Our Portugal Christmases were always fairly simple and small present-wise. We never felt hard done-by though. ”Things” come and go. Bethy’s giggles at that age made us smile. We had enough.
We lived off of the economy in Portugal (meaning that with few exceptions and as much as possible we lived as the Portuguese lived). Occasionally someone sent some things from the states. I was yearning to have a red velveteen dress for Bethy for Christmas. Right before Christmas one arrived from a dear friend in the states.
She is bundled up almost to the point of being unable to move in the photo. It was cold. Homes did not have central heating, and there were always a few months when it would have come in handy. The houses also had no insulation. We layered clothes on and off as needed. It was the Portuguese way!
Somewhere in the crazy year after Bethy was born, our landlady demanded a raise in rent. We tried to negotiate with her for less than she asked.
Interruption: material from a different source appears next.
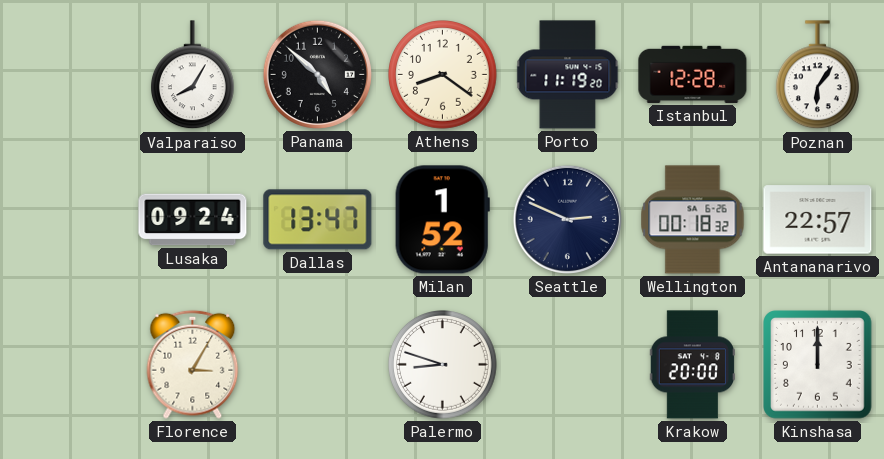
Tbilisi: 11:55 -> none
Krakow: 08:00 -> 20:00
She was one of the Portuguese who saw dollar signs when dealing with Americans. We probably did have more than most of them. Extortion, however, was not the way to our hearts.
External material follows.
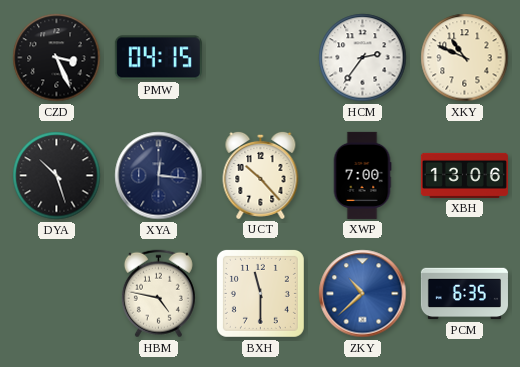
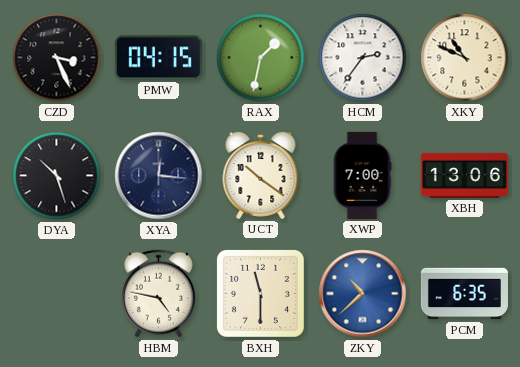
RAX: none -> 1:32
UCT: 10:23 -> 10:21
We left Queijas and set up housekeeping in the Municipality of Loures. The grocery and bakery were handy to our new home. Our apartment was on the first floor up just one flight of stairs and we were permitted to use the ground floor garage for storage purposes. Our landlords were kind and lived in the second floor apartment. They had a six-year-old daughter who liked to talk to us. Next door a small family cared for the wife’s aunt. An ancient cathedral brooded at the other end of the street, and across the street was the best perk of the move: a beautiful park within walking distance.
Around that same time we learned that Harry’s youngest sister was getting married in June. And that meant an early furlough in the states. I was not enthusiastic. For me, it wasn’t “home” anymore. I loved where we lived and loved the people among whom we lived.
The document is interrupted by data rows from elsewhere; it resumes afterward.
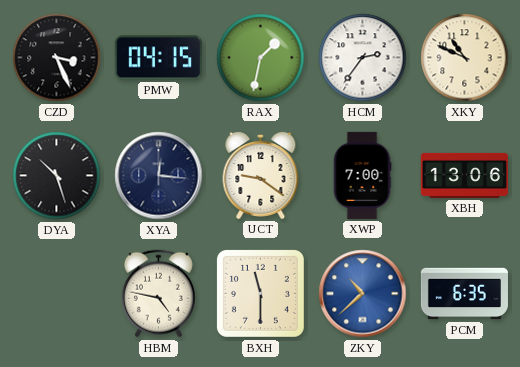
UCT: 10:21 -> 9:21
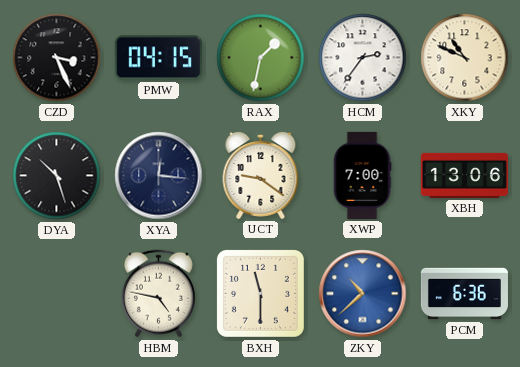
PCM: 6:35 -> 6:36
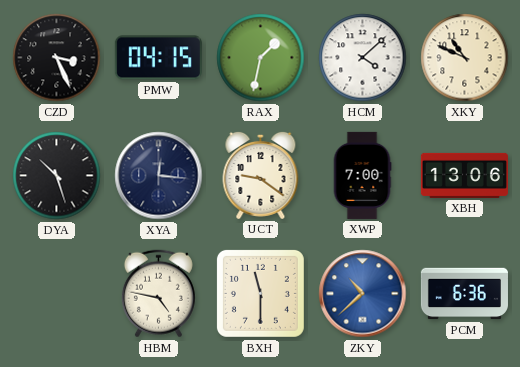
HCM: 2:36 -> 4:08
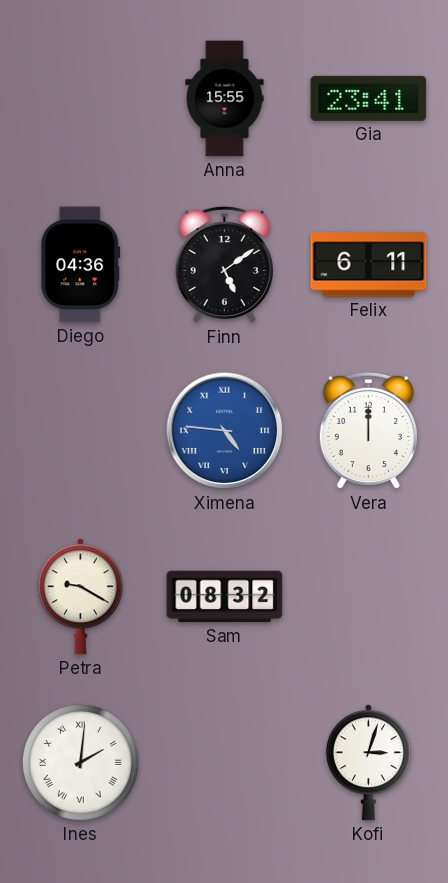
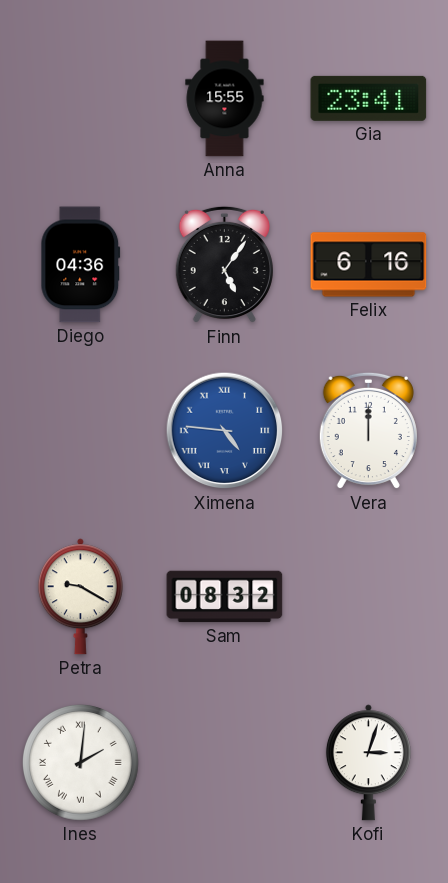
Finn: 5:09 -> 5:06
Felix: 6:11 -> 6:16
Early in May, I got a phone call from my mom. My grandfather had suffered a heart attack, and passed away. This is the grandfather who gave us a home during many of my growing up years. He bought me bicycles and built a sandbox for me. He could cook up a heavenly mess of fresh green beans and bacon, and his ‘mater sandwiches fashioned with mayonnaise and freshly picked tomatoes from the garden were summer’s delight. Unfortunately, he also had a bad habit of being very inappropriate with ladies old and young. The older ladies could duck and blow off the attention which he felt entitled to dole out. My sister and I, however, were unable to defend ourselves.
All of the conflicting emotions drove me to pick up my daughter and a blanket and go sit in the park with the other nursing mothers. At least, I thought at the end of the day, my daughter was safe from his unwanted attention. In two weeks, we would be on a jet heading west.